I came inside, poured another cup of coffee, and got online. I read nothing about red pepper water (my own concoction that I've used with success in the vegetable garden) but I did find out that soap water can be an effective deterrent. I also found out that the traps are controversial. They do trap the beetles, but the pheromones actually attract beetles to the area so you might get more than just the resident beetles. I also read that the beetles are pretty much around all the time at different stages of their life cycle.
The adults come out early to mid-June around here and have particular preferences of flowers and plants. Females will leave the blooms and make their way down to the soil where they lay their eggs before returning to the blossoms and leaves where they munch away, skeletonizing the leaves, leaving only the veins. They repeat this through the summer and sometimes lay as many as 60 eggs or so. When the eggs hatch, they go through several instars (cycles), including a little white grub worm stage. These become more evident late summer and you can dig up small patches of sod to see if they're there. They stay in the soil all year, sometimes taking two years to complete their full life cycle depending on the climate conditions.
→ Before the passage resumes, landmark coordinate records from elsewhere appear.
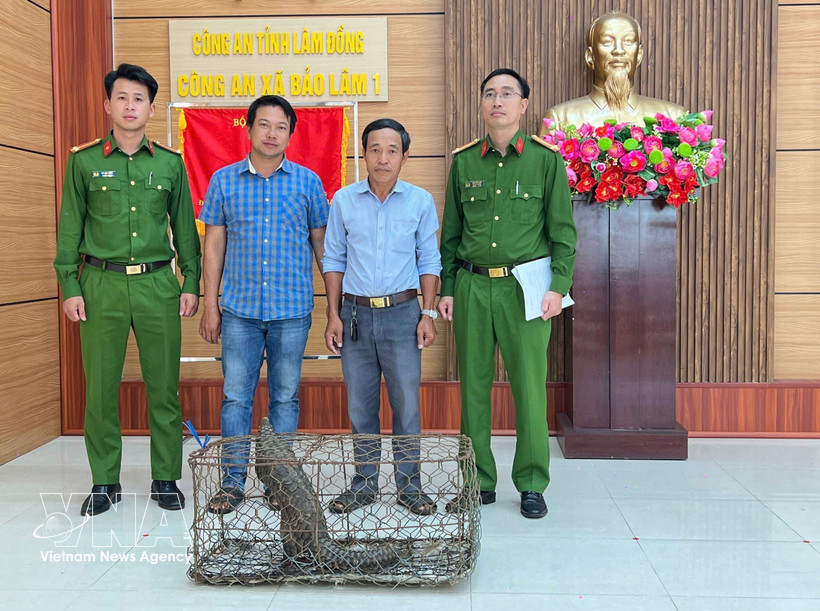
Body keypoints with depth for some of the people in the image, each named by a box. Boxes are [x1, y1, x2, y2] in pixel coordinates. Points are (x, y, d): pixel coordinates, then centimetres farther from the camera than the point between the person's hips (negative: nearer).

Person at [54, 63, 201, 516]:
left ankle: (166, 479, 16)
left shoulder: (170, 163, 9)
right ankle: (104, 483, 18)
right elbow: (70, 227, 7)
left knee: (164, 386, 3)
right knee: (100, 387, 4)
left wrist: (192, 282, 5)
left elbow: (184, 226, 12)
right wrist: (69, 287, 0)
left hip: (158, 284, 1)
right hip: (101, 284, 0)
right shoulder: (84, 161, 6)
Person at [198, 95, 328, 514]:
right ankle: (233, 481, 14)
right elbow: (214, 244, 8)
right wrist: (210, 303, 3)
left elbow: (322, 243, 9)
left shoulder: (307, 182, 5)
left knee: (285, 397, 7)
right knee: (236, 396, 3)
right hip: (240, 309, 1)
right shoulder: (224, 180, 6)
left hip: (292, 310, 0)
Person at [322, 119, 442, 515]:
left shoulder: (421, 201, 2)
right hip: (355, 314, 1)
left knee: (406, 405, 1)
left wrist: (428, 313, 0)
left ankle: (410, 486, 16)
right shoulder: (344, 200, 5)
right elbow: (333, 259, 9)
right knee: (360, 406, 8)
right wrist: (333, 315, 3)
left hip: (401, 313, -1)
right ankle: (364, 483, 22)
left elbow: (429, 261, 7)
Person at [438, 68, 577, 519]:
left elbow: (563, 231, 2)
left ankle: (531, 485, 15)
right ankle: (479, 482, 19)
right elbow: (450, 232, 13)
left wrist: (558, 287, -7)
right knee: (473, 386, 6)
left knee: (530, 388, -1)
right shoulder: (463, 161, 11)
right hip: (472, 286, 3)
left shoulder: (546, 159, 3)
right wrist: (446, 288, 8)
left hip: (525, 287, -2)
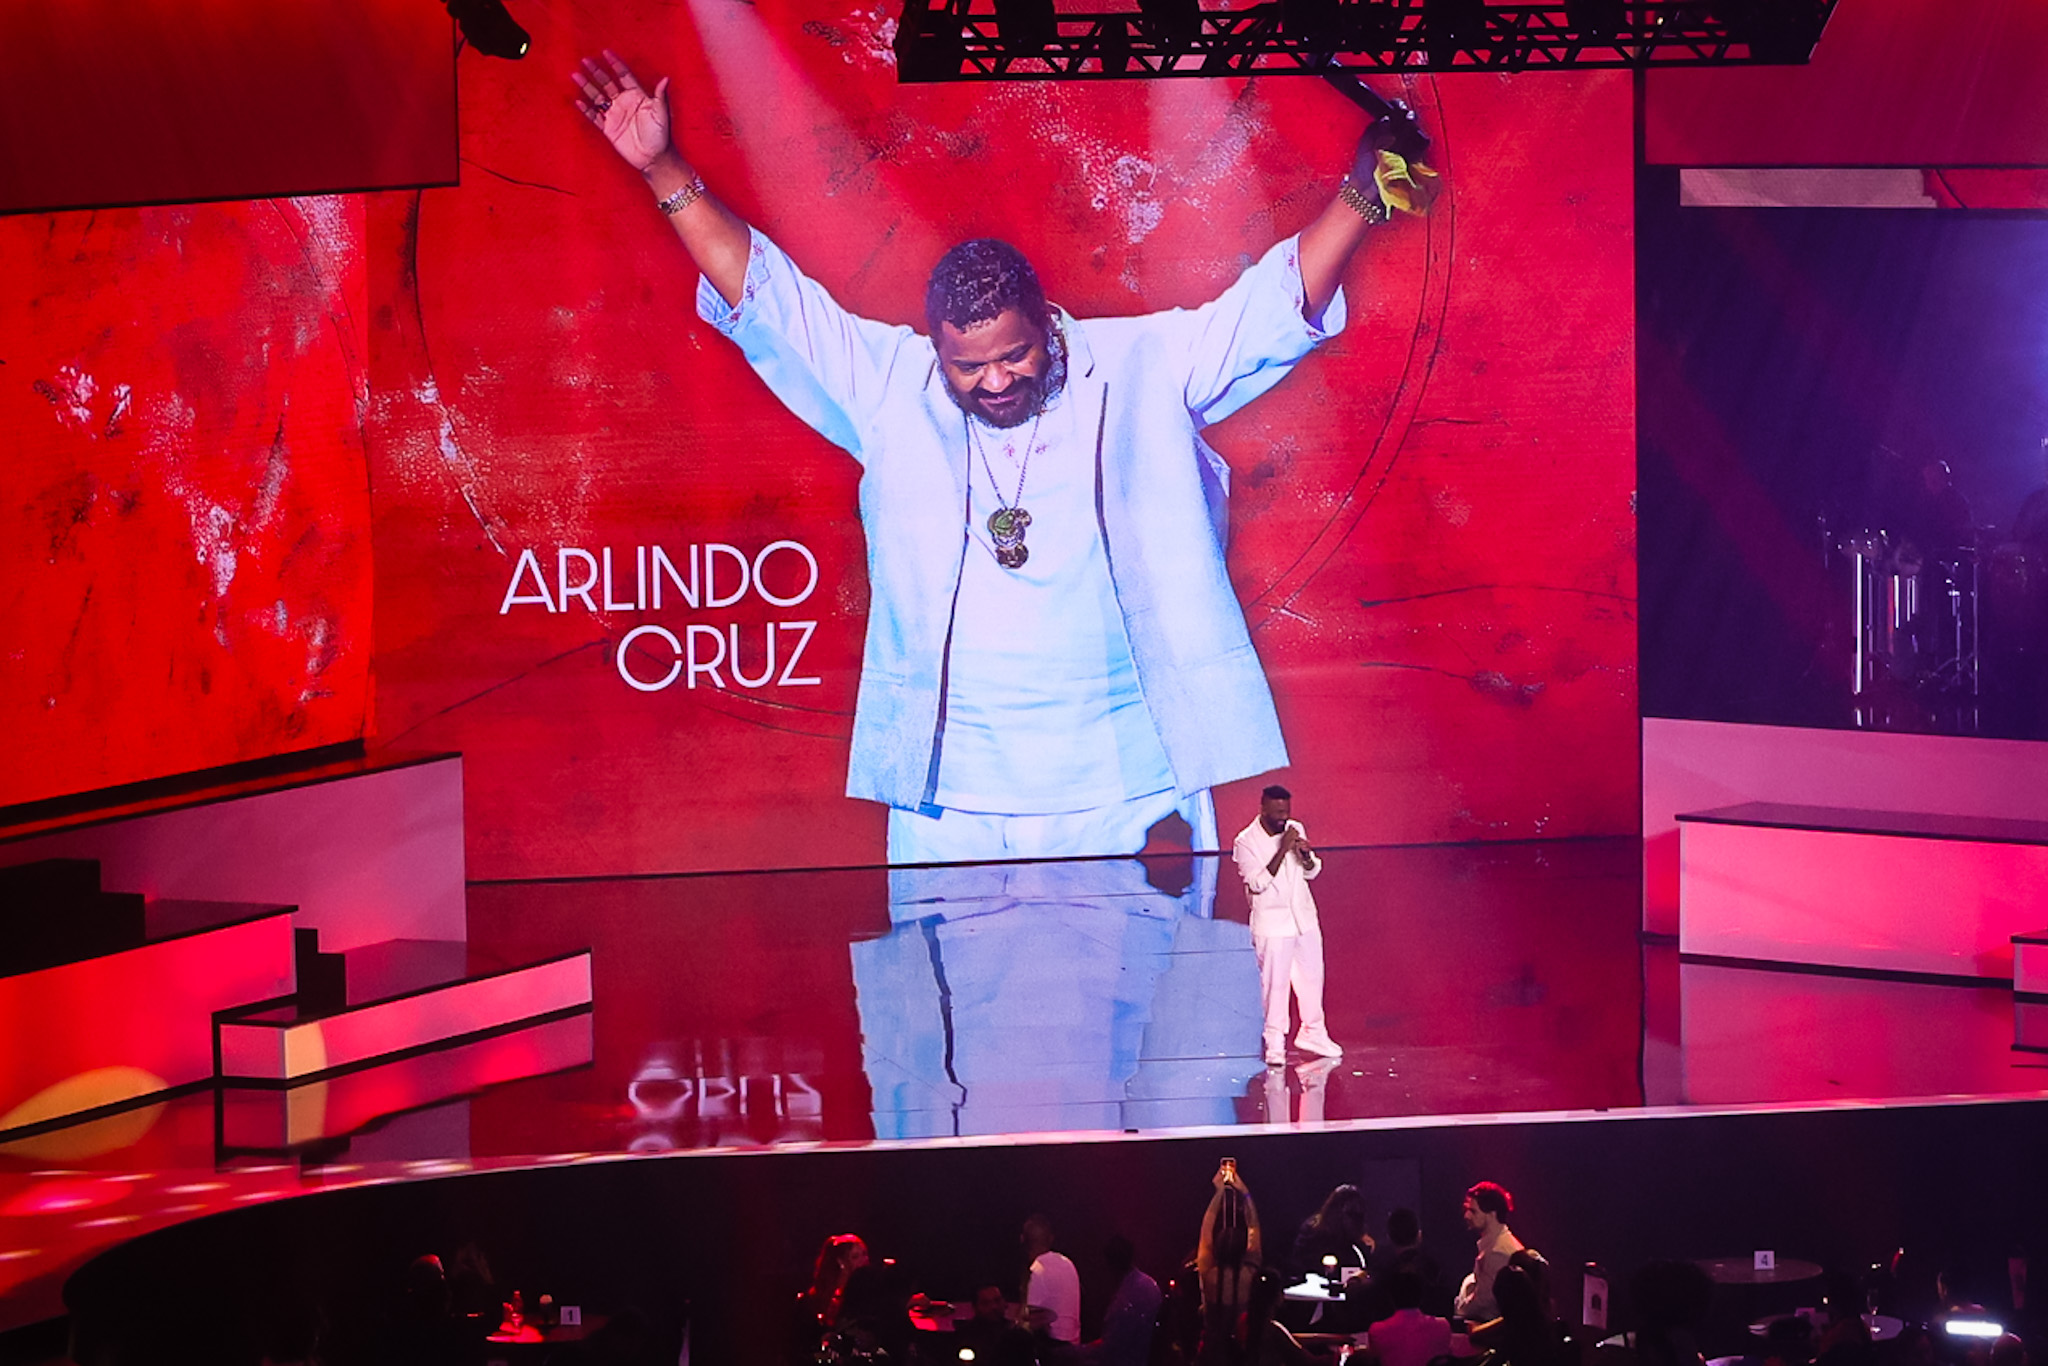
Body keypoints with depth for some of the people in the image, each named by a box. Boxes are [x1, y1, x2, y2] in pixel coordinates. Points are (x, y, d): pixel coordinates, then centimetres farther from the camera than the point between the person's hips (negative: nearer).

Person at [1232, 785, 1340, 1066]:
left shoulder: (1295, 829, 2)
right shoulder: (1246, 842, -14)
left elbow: (1312, 872, 9)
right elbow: (1258, 883, -23)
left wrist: (1306, 855, -14)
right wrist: (1282, 850, -28)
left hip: (1304, 917, 5)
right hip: (1272, 924, -5)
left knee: (1312, 976, 15)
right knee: (1275, 983, -1)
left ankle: (1313, 1033, 31)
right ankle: (1274, 1043, 12)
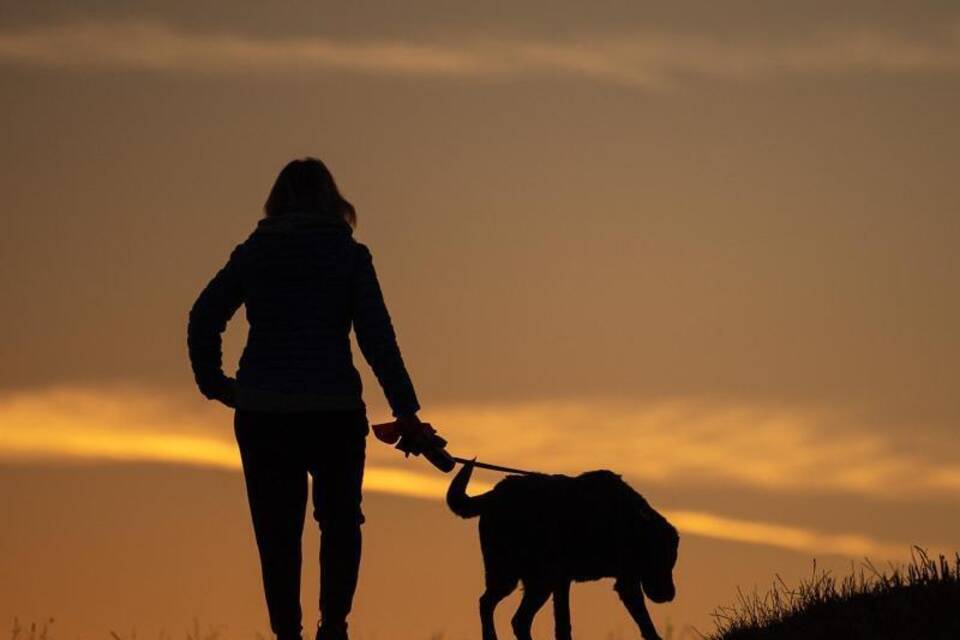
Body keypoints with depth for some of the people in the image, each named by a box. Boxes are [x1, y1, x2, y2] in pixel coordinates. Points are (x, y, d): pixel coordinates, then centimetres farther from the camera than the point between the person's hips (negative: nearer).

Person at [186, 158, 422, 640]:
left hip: (261, 413, 1)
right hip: (334, 408, -1)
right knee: (340, 520, 15)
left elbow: (203, 318, 0)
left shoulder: (252, 253, 6)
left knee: (278, 530, 8)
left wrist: (213, 382, 9)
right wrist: (404, 408, -4)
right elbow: (376, 334, -4)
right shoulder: (349, 254, 1)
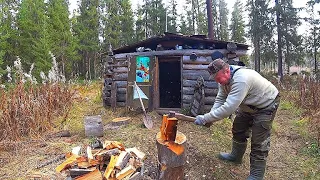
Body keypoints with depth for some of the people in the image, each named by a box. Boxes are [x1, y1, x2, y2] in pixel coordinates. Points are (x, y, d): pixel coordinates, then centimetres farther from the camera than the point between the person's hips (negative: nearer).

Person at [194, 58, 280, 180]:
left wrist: (205, 118, -38)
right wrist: (210, 118, -21)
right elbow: (220, 99, -7)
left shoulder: (241, 80, -41)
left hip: (266, 104, -9)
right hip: (248, 106, 9)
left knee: (259, 142, -8)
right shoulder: (224, 78, -11)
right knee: (238, 129, 18)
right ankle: (236, 156, 40)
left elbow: (228, 108, -44)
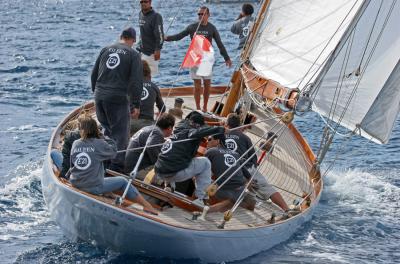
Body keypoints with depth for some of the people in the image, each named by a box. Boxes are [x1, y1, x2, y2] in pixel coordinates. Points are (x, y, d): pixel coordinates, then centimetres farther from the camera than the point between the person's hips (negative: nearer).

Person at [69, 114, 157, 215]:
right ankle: (147, 205, 16)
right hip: (93, 187, -5)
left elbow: (72, 162, 7)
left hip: (75, 184, 5)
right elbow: (113, 151, 3)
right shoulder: (99, 144, -14)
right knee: (122, 182, 14)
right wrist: (101, 137, 5)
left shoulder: (75, 144, -1)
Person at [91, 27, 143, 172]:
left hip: (99, 96, 5)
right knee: (120, 133, 1)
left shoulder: (106, 50, 11)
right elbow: (136, 81, -8)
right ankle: (117, 165, -3)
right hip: (118, 99, -5)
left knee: (108, 129, 21)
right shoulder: (133, 54, -3)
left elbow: (94, 74, 15)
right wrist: (136, 105, -6)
So, my garden has been soaped because I decided against getting the traps set up. There is a bacteria that is effective, but it is costly and takes 3-5 years to completely manage the Japanese beetle population- you never really get rid of them, only manage them. Their northern range runs through central Maine, so right now they aren't as bad as they are in other areas. A close inspection of my mom's irises this morning revealed none and she's just 5 miles from us. Diligent attention to the garden might keep them under some level of control this year, we hope.
In other news, we put in over 70 raspberry plants in the new berry garden! It's nice to have some time to spend around the yard this summer.